In order to improve the organization’s overall business process which includes the quality of products and services, a methodical approach called Total Quality Management is used(H.C. Lau, M.A. Idris, 2001. This integrated program is used to gain competitive advantages through continuous improvement in every aspects of organizational culture. Hence TCQ is an integrated management philosophy which emphasizes :
teamwork and employee involvement
meeting customers’ needs
continuous analysis of results
closer connection with suppliers, and so on (Oke, M. A., & Oke, O. D., 2014).
Implementing the programs like total quality management has become an effective strategy in order to improve the quality of goods and services (Tata, J., & Prasad, S., 1998).
Among the organizations where total quality management (TQM) practices were adopted and systematically executed with sufficient top management control, the corresponding competitive advantages achieved is high (Thomas J. Douglas and William Q. Judge Jr., 2001). Yet many organizations fail to execute the program successfully.
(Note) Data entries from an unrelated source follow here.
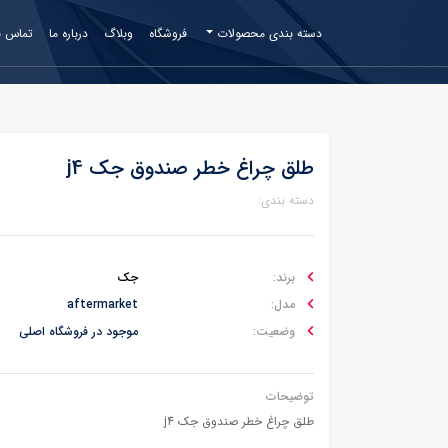
دسته بندی محصولات
فروشگاه
وبلاگ
درباره ما
تماس با
طلق چراغ خطر صندوق جک j4
دسته بندی:
برند:
جک
مدل:
aftermarket
وضعیت:
موجود در فروشگاه اصلی
توضیحات
طلق چراغ خطر صندوق جک j4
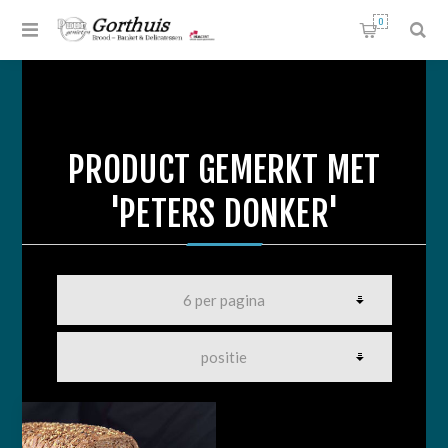
0
PRODUCT GEMERKT MET
'PETERS DONKER'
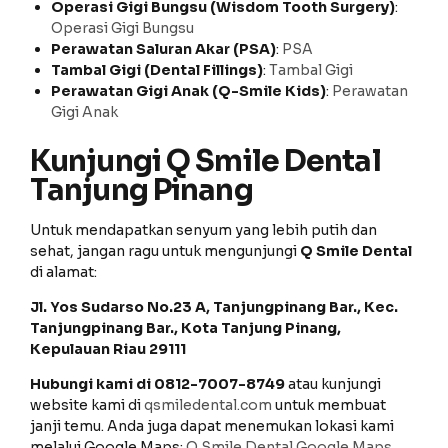
Operasi Gigi Bungsu (Wisdom Tooth Surgery)
:
Operasi Gigi Bungsu
Perawatan Saluran Akar (PSA)
:
PSA
Tambal Gigi (Dental Fillings)
:
Tambal Gigi
Perawatan Gigi Anak (Q-Smile Kids)
:
Perawatan
Gigi Anak
Kunjungi Q Smile Dental
Tanjung Pinang
Untuk mendapatkan senyum yang lebih putih dan
sehat, jangan ragu untuk mengunjungi
Q Smile Dental
di alamat:
Jl. Yos Sudarso No.23 A, Tanjungpinang Bar., Kec.
Tanjungpinang Bar., Kota Tanjung Pinang,
Kepulauan Riau 29111
Hubungi kami di 0812-7007-8749
atau kunjungi
website kami di
qsmiledental.com
untuk membuat
janji temu. Anda juga dapat menemukan lokasi kami
melalui Google Maps:
Q Smile Dental Google Maps
.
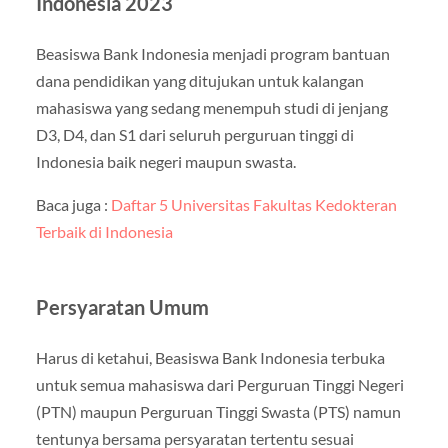
Indonesia 2023
Beasiswa Bank Indonesia menjadi program bantuan
dana pendidikan yang ditujukan untuk kalangan
mahasiswa yang sedang menempuh studi di jenjang
D3, D4, dan S1 dari seluruh perguruan tinggi di
Indonesia baik negeri maupun swasta.
Baca juga :
Daftar 5 Universitas Fakultas Kedokteran
Terbaik di Indonesia
Persyaratan Umum
Harus di ketahui, Beasiswa Bank Indonesia terbuka
untuk semua mahasiswa dari Perguruan Tinggi Negeri
(PTN) maupun Perguruan Tinggi Swasta (PTS) namun
tentunya bersama persyaratan tertentu sesuai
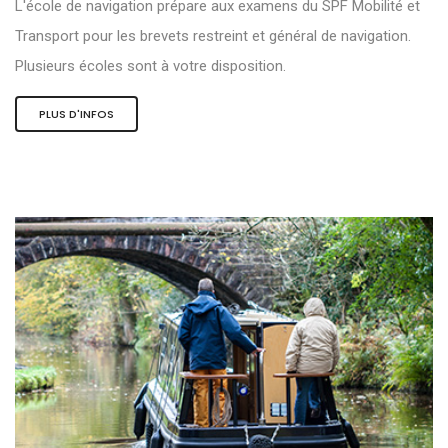
L'école de navigation prépare aux examens du SPF Mobilité et
Transport pour les brevets restreint et général de navigation.
Plusieurs écoles sont à votre disposition.
PLUS D'INFOS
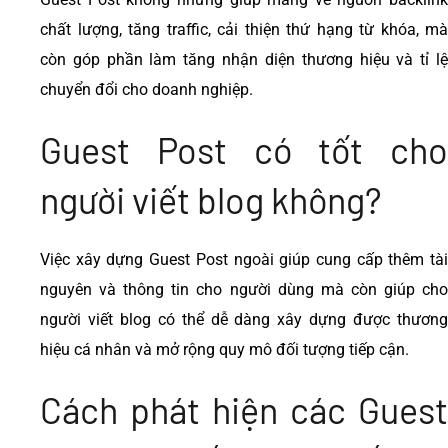
chất lượng, tăng traffic, cải thiện thứ hạng từ khóa, mà
còn góp phần làm tăng nhận diện thương hiệu và tỉ lệ
chuyển đổi cho doanh nghiệp.
Guest Post có tốt cho
người viết blog không?
Việc xây dựng Guest Post ngoài giúp cung cấp thêm tài
nguyên và thông tin cho người dùng mà còn giúp cho
người viết blog có thể dễ dàng xây dựng được thương
hiệu cá nhân và mở rộng quy mô đối tượng tiếp cận.
Cách phát hiện các Guest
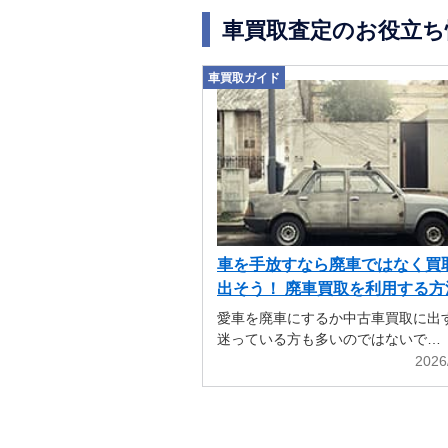
車買取査定のお役立ち
車買取ガイド
車を手放すなら廃車ではなく買
出そう！ 廃車買取を利用する方
解説
愛車を廃車にするか中古車買取に出
迷っている方も多いのではないで…
2026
Among the researches based on the surveys, the major concern was to find what makes the TQM work. The failures in TQM initiatives due to lack of information and data on the critical success factors etc, made the researchers to examine the problems associated with its implementation. They suggest that through TQM programs, less than half of the organizations have observed significant improvement. This can result even in the collapse of the previous system that existed before the implementing the Total Quality Management program(H.C. Lau, M.A. Idris, 2001). Hence they fail to bring sustained changes in the organization. They become a trend which will soon be replaced by another trend. The gap between the top management’s expressions on their targets for TQM and the reality in execution of this in different subunits of the organization resulted in failure to institutionalize TQM. As the quality of management varies in various subunits, this gap also varies. Quality of management means the ability of top sections of the institution to
(1) develop dedication to the new TQM course and
(2) take actions and make decisions that are stable with it
(3) develop leadership skills and team bond necessary for QM implementation, and
(4) create a space for open conversations about the progress in TQM transformation which will help to learn and make further changes (Michael Beer, 2003).
The researches indicates that the major barriers in implementing TQM are :
· inadequate human capital development and coordination
· insufficient quality planning
· lack of leadership and resources for TQM
· lack of focus and direction on customer
(Sebastianelli, R., & Tamimi, N., 2003 & Bhat, K. S., & Rajashekhar, J., 2009).
If these barriers are properly analyzed and understood, then it is possible to form a
structure to assess the relative significance of management-related barriers for the success of TQM and to guide in developing policies for a productive quality transformation.
The prime objective of TQM programs is to improvise the Business performance by
· supply quality management,
· employee participation, recognition and reward
· quality system management
Oke, M. A., & Oke, O. D. (2014) suggested that management should try to upgrade themselves on the different TQM practices in order to face the competitive domain.